3.1.3 Refining Semgrep Rules

Youtube 📺

Semgrep is a powerful tool for static analysis that allows developers to write custom rules for code scanning and detect vulnerabilities, bugs, or code patterns. However, running Semgrep on large codebases can sometimes result in unnecessary findings on third-party code or other irrelevant areas. To optimize your Semgrep usage, it’s essential to refine the rules to focus on relevant code and enforce coding practices more effectively. Below are two strategies you can employ:

🎯 Using .semgrepignore

One way to refine your Semgrep scanning is by using the .semgrepignore file, similar to .gitignore. This file helps Semgrep ignore specific directories or files that do not require scanning, such as third-party libraries, automatically generated code, parts of the codebase not written by your developers or unit test cases written by developers. Im my experience, ignoring the test/ and tst/ etc... kind of folders does help as most of the code written here is never deployed into production.

By specifying directories and file patterns in .semgrepignore, you can significantly reduce the noise in your scan results, allowing Semgrep to focus only on the custom code written by your team. This leads to faster scans and more actionable findings.

👁️‍🗨️ Example of .semgrepignore:

# Ignore third-party libraries
node_modules/
vendor/
test/
tst/

# Ignore auto-generated files
generated/
*.pb.go

# Ignore specific files
legacy_code/

With .semgrepignore, you ensure that Semgrep runs only on the code you care about, enhancing both performance and relevance of the scan results.

🚫 Identifying Anti-Patterns

Beyond ignoring irrelevant code, another crucial aspect of refining Semgrep rules is to enforce specific coding patterns or detect deviations from accepted practices.
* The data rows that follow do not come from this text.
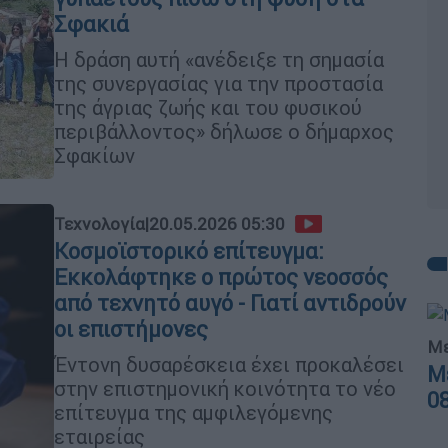
Σφακιά
Η δράση αυτή «ανέδειξε τη σημασία
της συνεργασίας για την προστασία
της άγριας ζωής και του φυσικού
περιβάλλοντος» δήλωσε ο δήμαρχος
Σφακίων
Τεχνολογία
|
20.05.2026 05:30
Κοσμοϊστορικό επίτευγμα:
Εκκολάφτηκε ο πρώτος νεοσσός
από τεχνητό αυγό - Γιατί αντιδρούν
οι επιστήμονες
Με
Έντονη δυσαρέσκεια έχει προκαλέσει
Μ
στην επιστημονική κοινότητα το νέο
0
επίτευγμα της αμφιλεγόμενης
εταιρείας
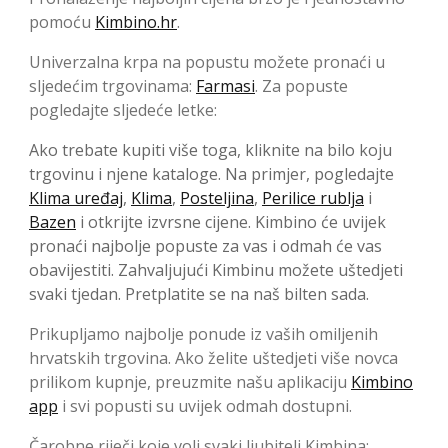
pomoću
Kimbino.hr
.
Univerzalna krpa na popustu možete pronaći u
sljedećim trgovinama:
Farmasi
. Za popuste
pogledajte sljedeće letke:
Ako trebate kupiti više toga, kliknite na bilo koju
trgovinu i njene kataloge. Na primjer, pogledajte
Klima uređaj
,
Klima
,
Posteljina
,
Perilice rublja
i
Bazen
i otkrijte izvrsne cijene. Kimbino će uvijek
pronaći najbolje popuste za vas i odmah će vas
obavijestiti. Zahvaljujući Kimbinu možete uštedjeti
svaki tjedan. Pretplatite se na naš bilten sada.
Prikupljamo najbolje ponude iz vaših omiljenih
hrvatskih trgovina. Ako želite uštedjeti više novca
prilikom kupnje, preuzmite našu aplikaciju
Kimbino
app
i svi popusti su uvijek odmah dostupni.
Čarobne riječi koje voli svaki ljubitelj Kimbina:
One effective way to do this is by writing custom Semgrep rules to identify anti-patterns in your codebase.

For example, if your team has adopted an ORM framework (like SQLAlchemy, Django ORM, or Hibernate), you can write Semgrep rules to detect direct SQL queries or any other pattern that deviates from the prescribed ORM usage. This helps enforce consistent coding practices and prevent security vulnerabilities, such as SQL injection.

☕ Example: Anti-Patterns

If your Java project uses Hibernate as the ORM, and you want to detect code that executes raw SQL instead of using Hibernate’s query mechanisms, you could write a Semgrep rule like this:

rules:
- id: avoid-native-sql
patterns:
- pattern: |
entityManager.createNativeQuery("$SQL_QUERY")
message: "Use Hibernate's ORM query methods instead of native SQL queries."
languages: [java]
severity: warning

This rule identifies places where createNativeQuery() is used, ensuring that developers use the ORM correctly and avoid native SQL queries.

✔️ Conclusion

As we’ve discussed the importance of identifying dangerous functions in PHP and preventing SQL injection vulnerabilities in Java, these techniques empower developers to proactively address security issues before they can be exploited. Furthermore, integrating Semgrep with GitHub Actions (GHA) allows for seamless automated scanning within your CI/CD pipeline, enhancing your workflow by providing immediate feedback on code quality and security vulnerabilities.

By using .semgrepignore and creating custom rules to detect anti-patterns, you can optimize Semgrep to enhance code quality and security. This approach allows you to ignore irrelevant files while identifying deviations from best practices, ensuring efficient scans and relevant findings that foster a more robust software development process.